Module 2: Historical and Socioeconomic Health Risks

Goal of Module 2:
To examine the historical and sociological factors that put Native communities at increased risk for HIV infection.

Addressing HIV/AIDS is not an easy task in itself. Addressing HIV/AIDS among Native populations is even more difficult. It involves the health and psychosocial effects of many other issues: a traumatic history, homophobia and discrimination, poor communication, poverty, and substance abuse. In order to address HIV/AIDS among Native populations, it is essential to understand and respond to these historical and social barriers.

Contents

11 Structural Barriers to Effective Intervention/Prevention

This module discusses the impact of HIV/AIDS on Native Americans and the health and psychological legacies of contact and colonization.

Topics include:

  1. History and Trauma


  2. Impacts of Contact and Colonization


  3. Discrimination and Homophobia


  4. Effective Communication


  5. Biological Factors


  6. Poverty


  7. Violence and Powerlessness


  8. Trust and Lack of Confidence


  9. Substance Abuse


  10. Healthcare Funding for Native Communities


  11. Structural Barriers to Intervention/Prevention

For more than five hundred years, Native people have overcome oppressive policies, cultural disruptions, and deadly diseases.

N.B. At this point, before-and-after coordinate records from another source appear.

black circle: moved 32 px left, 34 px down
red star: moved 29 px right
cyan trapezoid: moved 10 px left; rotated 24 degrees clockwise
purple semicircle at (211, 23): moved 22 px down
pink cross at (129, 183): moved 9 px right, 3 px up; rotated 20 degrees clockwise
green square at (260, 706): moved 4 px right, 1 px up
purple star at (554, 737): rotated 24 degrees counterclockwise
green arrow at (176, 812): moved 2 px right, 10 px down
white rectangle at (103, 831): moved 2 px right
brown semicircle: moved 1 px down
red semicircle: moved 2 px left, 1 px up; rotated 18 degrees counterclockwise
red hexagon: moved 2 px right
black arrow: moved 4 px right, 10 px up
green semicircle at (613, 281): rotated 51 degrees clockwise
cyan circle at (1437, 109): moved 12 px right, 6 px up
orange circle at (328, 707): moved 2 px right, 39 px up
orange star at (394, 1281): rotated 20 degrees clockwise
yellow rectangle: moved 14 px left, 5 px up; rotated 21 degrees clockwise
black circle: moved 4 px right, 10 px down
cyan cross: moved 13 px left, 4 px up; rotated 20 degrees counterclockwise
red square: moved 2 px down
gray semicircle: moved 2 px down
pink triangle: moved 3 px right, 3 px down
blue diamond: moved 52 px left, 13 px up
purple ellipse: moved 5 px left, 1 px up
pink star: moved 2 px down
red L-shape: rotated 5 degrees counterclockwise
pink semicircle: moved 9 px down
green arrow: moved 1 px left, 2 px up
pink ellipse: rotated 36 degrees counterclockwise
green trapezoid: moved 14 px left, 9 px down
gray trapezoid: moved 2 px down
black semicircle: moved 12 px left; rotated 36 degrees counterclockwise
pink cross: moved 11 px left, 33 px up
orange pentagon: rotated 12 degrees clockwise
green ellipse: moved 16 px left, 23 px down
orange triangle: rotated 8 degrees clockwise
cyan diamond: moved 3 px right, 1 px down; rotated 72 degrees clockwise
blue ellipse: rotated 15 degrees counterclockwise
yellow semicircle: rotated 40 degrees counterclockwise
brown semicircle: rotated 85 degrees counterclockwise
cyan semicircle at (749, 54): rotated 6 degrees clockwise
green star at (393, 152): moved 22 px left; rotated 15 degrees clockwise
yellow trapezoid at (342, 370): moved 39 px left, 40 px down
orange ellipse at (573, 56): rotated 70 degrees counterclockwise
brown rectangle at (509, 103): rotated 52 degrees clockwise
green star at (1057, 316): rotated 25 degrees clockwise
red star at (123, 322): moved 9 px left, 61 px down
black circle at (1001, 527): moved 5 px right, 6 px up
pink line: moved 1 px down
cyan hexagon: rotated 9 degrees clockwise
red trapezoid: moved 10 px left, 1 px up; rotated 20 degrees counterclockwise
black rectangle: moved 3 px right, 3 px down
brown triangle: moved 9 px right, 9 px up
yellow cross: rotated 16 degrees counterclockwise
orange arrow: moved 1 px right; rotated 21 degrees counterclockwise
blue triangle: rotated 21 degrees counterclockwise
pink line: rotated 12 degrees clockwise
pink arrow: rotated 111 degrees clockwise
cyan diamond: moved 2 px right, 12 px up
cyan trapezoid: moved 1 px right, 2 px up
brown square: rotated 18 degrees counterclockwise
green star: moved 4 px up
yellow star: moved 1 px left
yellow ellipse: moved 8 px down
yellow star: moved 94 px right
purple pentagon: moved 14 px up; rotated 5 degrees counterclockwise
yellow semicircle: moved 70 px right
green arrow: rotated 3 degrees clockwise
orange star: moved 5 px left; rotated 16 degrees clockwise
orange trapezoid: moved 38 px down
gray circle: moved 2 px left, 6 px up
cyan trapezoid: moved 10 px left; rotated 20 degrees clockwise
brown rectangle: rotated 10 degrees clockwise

The current challenges that HIV/AIDS presents are difficult but not insurmountable. However, there are unique structural barriers in Indigenous Country.

The relationship between Native tribes and the United States government is one of these barriers. The historical relationship has resulted in the recognition of tribal sovereignty but with a unique trust relationship whereby the US government has certain responsibilities to tribes and individual Native Americans. This relationship has clear consequences for Native health, particularly as it controls who can and cannot receive Indian health services. Also, through agreement, treaties, and statutes, the US government is required to provide healthcare to tribes (although, in many ways, it is a shared responsibility with tribes). Many tribes are utilizing their sovereign status to chart their own health future, but their ability to do so and the degree of governmental participation varies from tribe to tribe. Another structural factor that can prevent tribes’ ability to utilize their sovereign status to plan their health future is the undefined and often tenuous relationship between state governments and tribal governments. Depending on the state and the tribe, this can limit or expand the sovereign rights of a tribe to plan their healthcare vision or to obtain funding. Indian health services are managed by IHS or the tribes themselves, and this complex relationship can be problematic and may impact the creation of culturally relevant and effective prevention/intervention programs.56

Another structural barrier unique to many Native communities, and similar to rural communities, is the need for transportation. Indigenous Country consists of isolated villages and reservations where the need for transportation to healthcare and services is extremely high. In Alaska, for example, an airplane may be the only way to access healthcare and on some reservations poorly maintained roads can be a problem.


56Kicking Bird K, Rhoades ER. The relations of Indian nations to the US government. In: Rhoades ER, ed. American Indian Health: Innovations in Health Care, Promotion, and Policy. Baltimore, Maryland: The Johns Hopkins University Press; 2000:61-73.